▸ Input data
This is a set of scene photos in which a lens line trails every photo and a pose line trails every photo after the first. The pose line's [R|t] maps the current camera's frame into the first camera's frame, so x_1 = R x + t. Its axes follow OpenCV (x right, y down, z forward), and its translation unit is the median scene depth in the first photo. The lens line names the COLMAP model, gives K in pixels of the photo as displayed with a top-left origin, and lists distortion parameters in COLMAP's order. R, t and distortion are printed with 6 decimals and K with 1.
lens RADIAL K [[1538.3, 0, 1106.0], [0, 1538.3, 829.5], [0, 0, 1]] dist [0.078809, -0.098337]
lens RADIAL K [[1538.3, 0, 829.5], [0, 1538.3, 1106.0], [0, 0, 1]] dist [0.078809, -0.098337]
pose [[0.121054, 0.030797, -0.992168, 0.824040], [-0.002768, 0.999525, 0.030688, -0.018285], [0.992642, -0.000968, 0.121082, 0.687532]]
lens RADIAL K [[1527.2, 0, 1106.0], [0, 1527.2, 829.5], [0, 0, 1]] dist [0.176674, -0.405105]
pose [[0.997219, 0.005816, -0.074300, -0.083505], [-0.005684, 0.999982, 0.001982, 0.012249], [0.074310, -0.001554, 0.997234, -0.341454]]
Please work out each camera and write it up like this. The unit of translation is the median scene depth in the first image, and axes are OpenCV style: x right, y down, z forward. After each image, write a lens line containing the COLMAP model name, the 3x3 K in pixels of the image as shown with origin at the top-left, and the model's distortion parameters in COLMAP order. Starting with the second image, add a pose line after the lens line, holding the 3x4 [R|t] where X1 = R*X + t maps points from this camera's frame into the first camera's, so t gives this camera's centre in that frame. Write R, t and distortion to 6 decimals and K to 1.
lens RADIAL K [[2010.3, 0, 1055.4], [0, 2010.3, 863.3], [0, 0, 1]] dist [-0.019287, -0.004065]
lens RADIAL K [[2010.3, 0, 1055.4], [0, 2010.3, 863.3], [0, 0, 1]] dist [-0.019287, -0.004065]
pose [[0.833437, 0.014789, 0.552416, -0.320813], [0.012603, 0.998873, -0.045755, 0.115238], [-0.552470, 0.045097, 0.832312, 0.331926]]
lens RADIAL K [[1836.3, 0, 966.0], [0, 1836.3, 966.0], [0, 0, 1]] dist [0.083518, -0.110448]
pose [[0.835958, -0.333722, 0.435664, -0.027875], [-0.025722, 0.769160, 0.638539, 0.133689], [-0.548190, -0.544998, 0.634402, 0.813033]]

▸ Requirement
Please reproduce all of the material above line for line, keeping every character unchanged.

▸ Task result
This is a set of scene photos in which a lens line trails every photo and a pose line trails every photo after the first. The pose line's [R|t] maps the current camera's frame into the first camera's frame, so x_1 = R x + t. Its axes follow OpenCV (x right, y down, z forward), and its translation unit is the median scene depth in the first photo. The lens line names the COLMAP model, gives K in pixels of the photo as displayed with a top-left origin, and lists distortion parameters in COLMAP's order. R, t and distortion are printed with 6 decimals and K with 1.
lens RADIAL K [[1538.3, 0, 1106.0], [0, 1538.3, 829.5], [0, 0, 1]] dist [0.078809, -0.098337]
lens RADIAL K [[1538.3, 0, 829.5], [0, 1538.3, 1106.0], [0, 0, 1]] dist [0.078809, -0.098337]
pose [[0.121054, 0.030797, -0.992168, 0.824040], [-0.002768, 0.999525, 0.030688, -0.018285], [0.992642, -0.000968, 0.121082, 0.687532]]
lens RADIAL K [[1527.2, 0, 1106.0], [0, 1527.2, 829.5], [0, 0, 1]] dist [0.176674, -0.405105]
pose [[0.997219, 0.005816, -0.074300, -0.083505], [-0.005684, 0.999982, 0.001982, 0.012249], [0.074310, -0.001554, 0.997234, -0.341454]]
Please work out each camera and write it up like this. The unit of translation is the median scene depth in the first image, and axes are OpenCV style: x right, y down, z forward. After each image, write a lens line containing the COLMAP model name, the 3x3 K in pixels of the image as shown with origin at the top-left, and the model's distortion parameters in COLMAP order. Starting with the second image, add a pose line after the lens line, holding the 3x4 [R|t] where X1 = R*X + t maps points from this camera's frame into the first camera's, so t gives this camera's centre in that frame. Write R, t and distortion to 6 decimals and K to 1.
lens RADIAL K [[2010.3, 0, 1055.4], [0, 2010.3, 863.3], [0, 0, 1]] dist [-0.019287, -0.004065]
lens RADIAL K [[2010.3, 0, 1055.4], [0, 2010.3, 863.3], [0, 0, 1]] dist [-0.019287, -0.004065]
pose [[0.833437, 0.014789, 0.552416, -0.320813], [0.012603, 0.998873, -0.045755, 0.115238], [-0.552470, 0.045097, 0.832312, 0.331926]]
lens RADIAL K [[1836.3, 0, 966.0], [0, 1836.3, 966.0], [0, 0, 1]] dist [0.083518, -0.110448]
pose [[0.835958, -0.333722, 0.435664, -0.027875], [-0.025722, 0.769160, 0.638539, 0.133689], [-0.548190, -0.544998, 0.634402, 0.813033]]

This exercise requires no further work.